Fed Funds Rate since 2020

Federal Open Market Committee

seboldadminEconomic Insights

Fed Funds Rate since 2020Last Wednesday, the minutes of the last Federal Open Market Committee (FOMC), held in late July, were released. After a year of some of most dovish monetary policies in the Federal Reserve’s history, members of the FOMC finally indicated they were on track to begin scaling back their gargantuan asset-purchase program later this year. The program, which was established at the start of the pandemic in order to provide additional liquidity, has been purchasing roughly $120 billion of Treasury and mortgage securities every month and has essentially doubled the size of the central bank’s balance sheet.  

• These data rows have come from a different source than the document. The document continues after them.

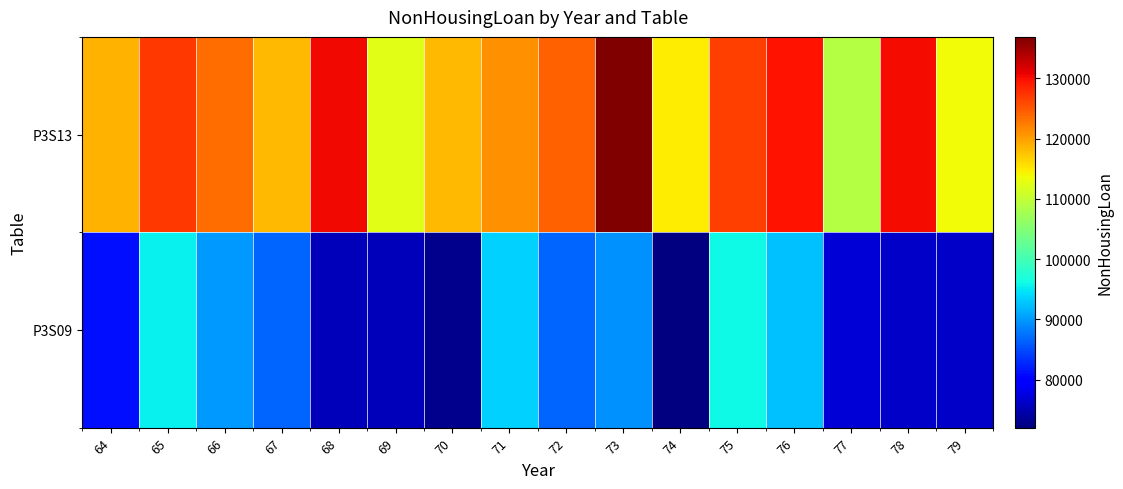

What is the maximum value shown in the chart?

136901.2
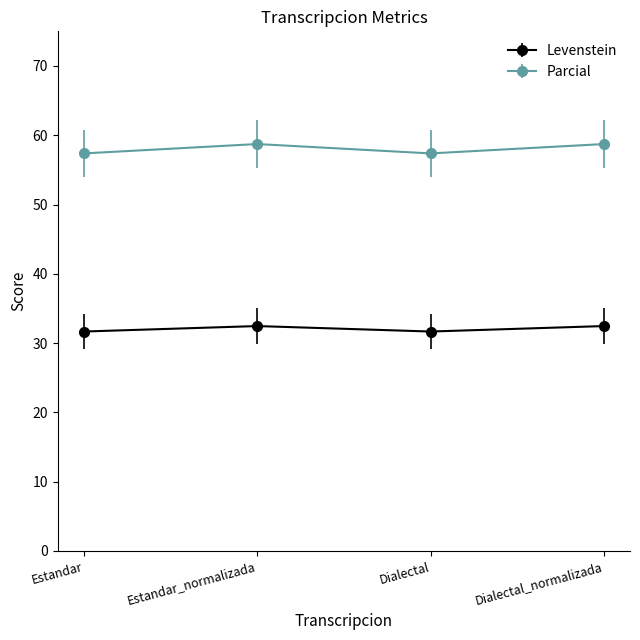

What is the total value across all series at Dialectal_normalizada?

91.2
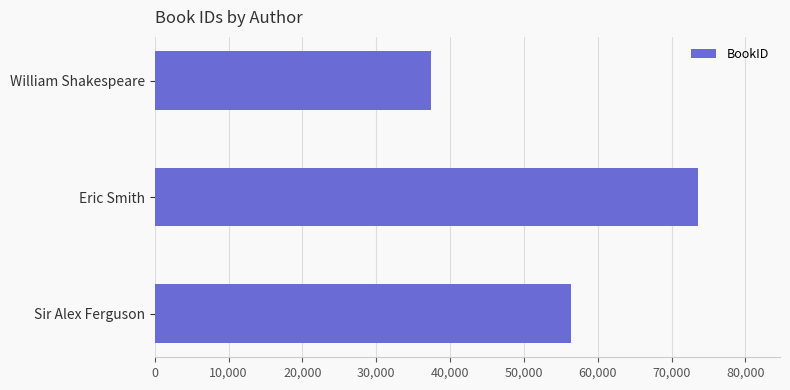

How many series are shown in this chart?

1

Participants noted that substantial economic progress had been made, allowing most of them to support the decision to scale back asset purchases in the near future. However, the FOMC still has no intention of raising interest rates any time soon. While officials have been forced to admit that inflationary pressures have been broader and stronger than they had expected, the extent to which prices have risen still does not merit a rate hike in their view. The Fed remains more focused on the labor market than on price stability, even if every measure of inflation is running considerably above target. 

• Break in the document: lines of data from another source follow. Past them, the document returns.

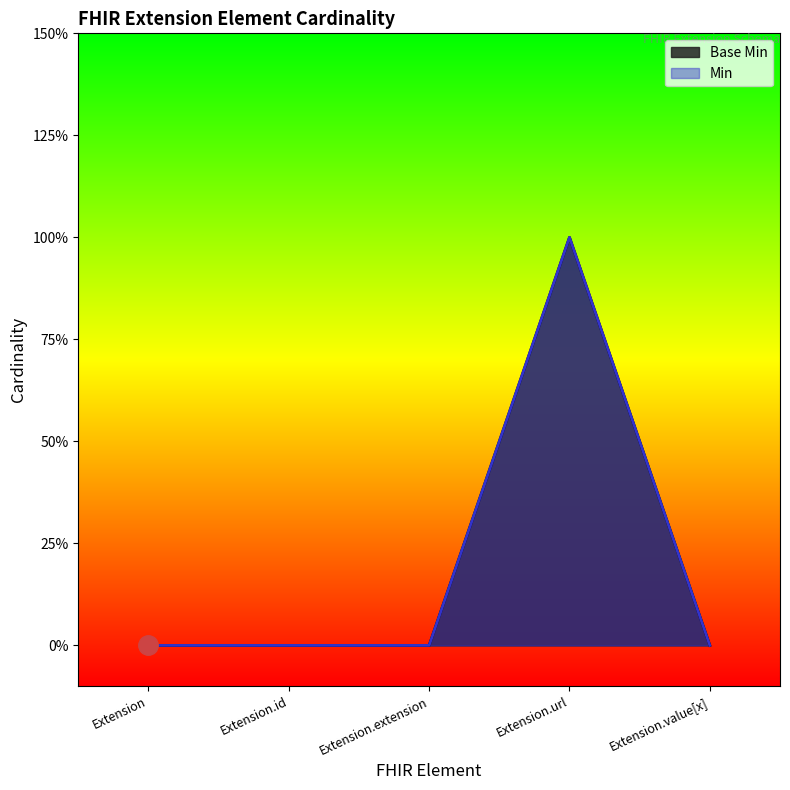

List the labels in order of value, largest first.

Extension.url, Extension, Extension.id, Extension.extension, Extension.value[x]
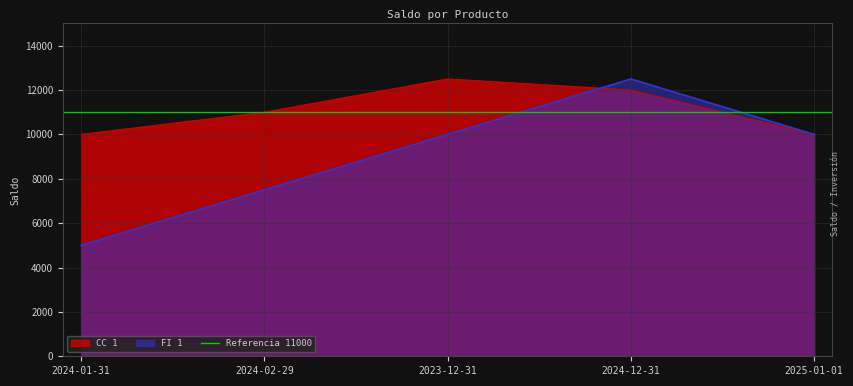

Which series changed the most between 2024-01-31 and 2023-12-31?

FI 1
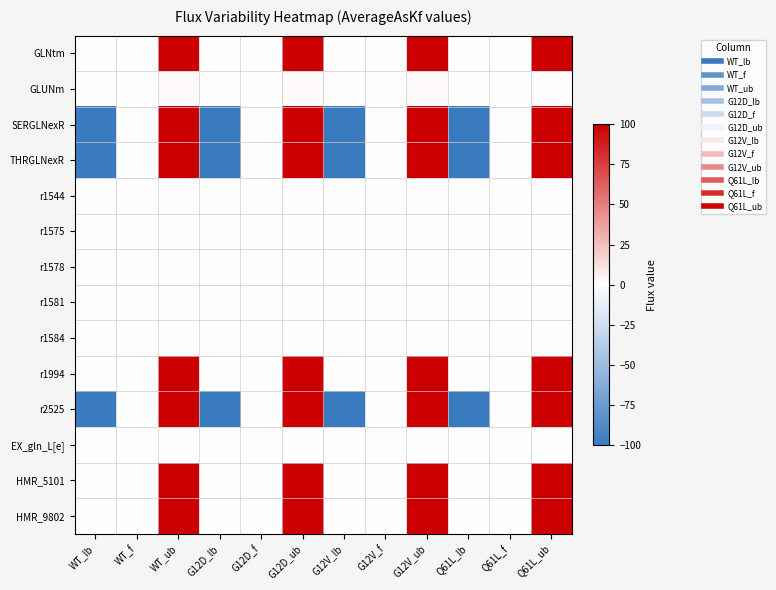

How many data points does each series have?

12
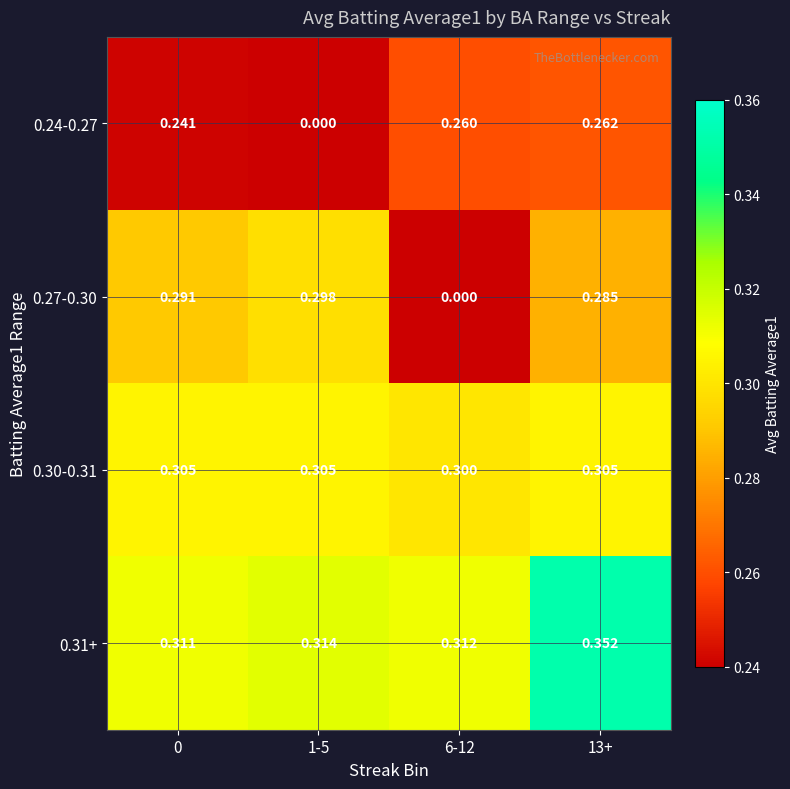

Is the value of 0.27-0.30 at 13+ greater than the value of 0.24-0.27 at 6-12?

Yes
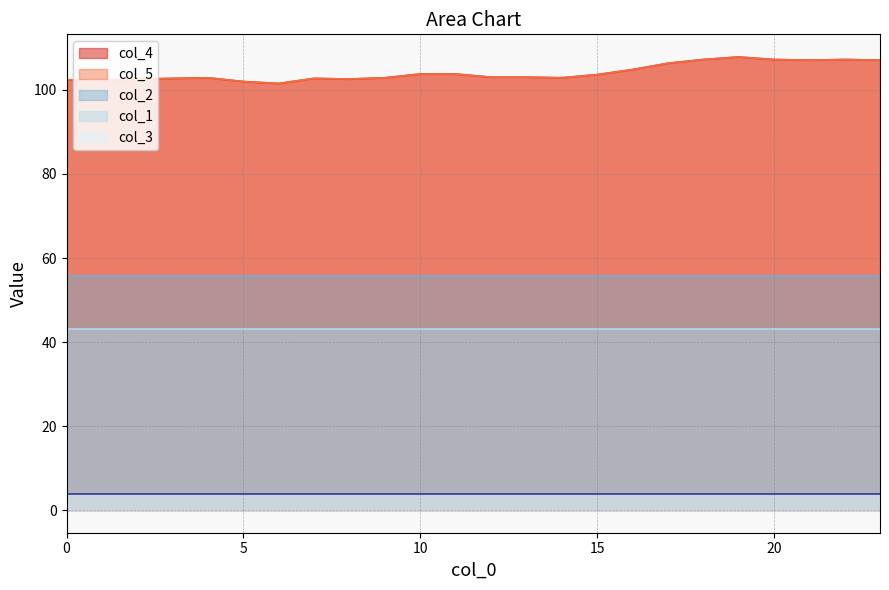

Is the value of col_4 at 13 greater than the value of col_1 at 6?

Yes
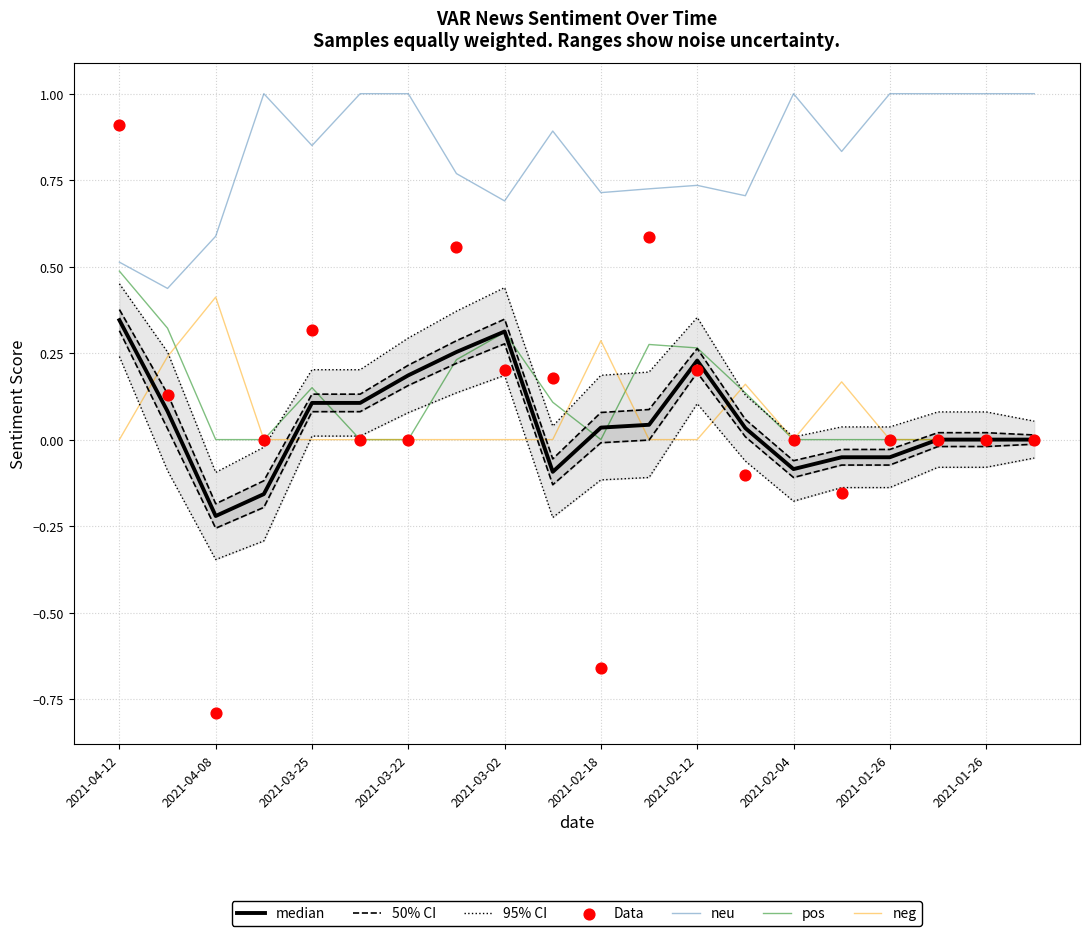

Which series has the largest total across all categories?

neu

However, the labor market is arguably in a much better position than it was even at the beginning of the year. The number of initial unemployment claims has more than halved since January, and the number of continued unemployment claims has declined by 45.3%. The number of job vacancies continues to reach record highs month after month. The unemployment rate has declined from a high of 14.8% in early 2020 to 5.4%—a number that was once considered to be essentially full employment. If the Fed is expecting to return to a 3.5% unemployment rate, they are likely in for an unpleasant surprise. There is plenty of remaining slack in the labor market, but ironically, easy monetary policies might be contributing to it more than it might solve it. Three rounds of stimulus checks and overly generous unemployment benefits (paid for by the government and monetized by the Fed) have decidedly kept many people from returning to work, while a 1.6% decline in the labor force participation rate suggests that getting back to pre-pandemic unemployment levels might be next to impossible.  

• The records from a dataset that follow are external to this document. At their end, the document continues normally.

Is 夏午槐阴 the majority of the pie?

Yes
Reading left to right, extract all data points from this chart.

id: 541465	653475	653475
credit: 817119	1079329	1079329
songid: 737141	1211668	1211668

Occupied trying to nurse the labor market back to health, the Fed has completely ignored the other part of its dual mandate. Inflation has surged by nearly every measure to levels unseen in at least a decade, and the meaning of the word “transitory” has been seriously put into question. The Fed has blamed the rise in prices on pandemic-related shortages and increased demand related to the economy reopening—while downplaying the nearly $4 trillion it has conjured out of thin air and pumped into the economy that may have had something to do with the surge in demand. Even if the Fed slows down the rate at which it purchases assets, that will do very little to fight inflation. Interest rates, the main tool the Fed uses to fight inflation, remain firmly at 0%. Likewise, its $8.26 trillion balance sheet is not transitory, as shrinking the balance sheet is not something that even appears to be on the table.  

While it is certainly a step in the right direction, tapering (when the Fed eventually gets around to actually doing it) will do little to fight inflation. The markets might throw a tantrum, but it is unlikely to have any effect on the prices that consumers and producers pay for goods and services.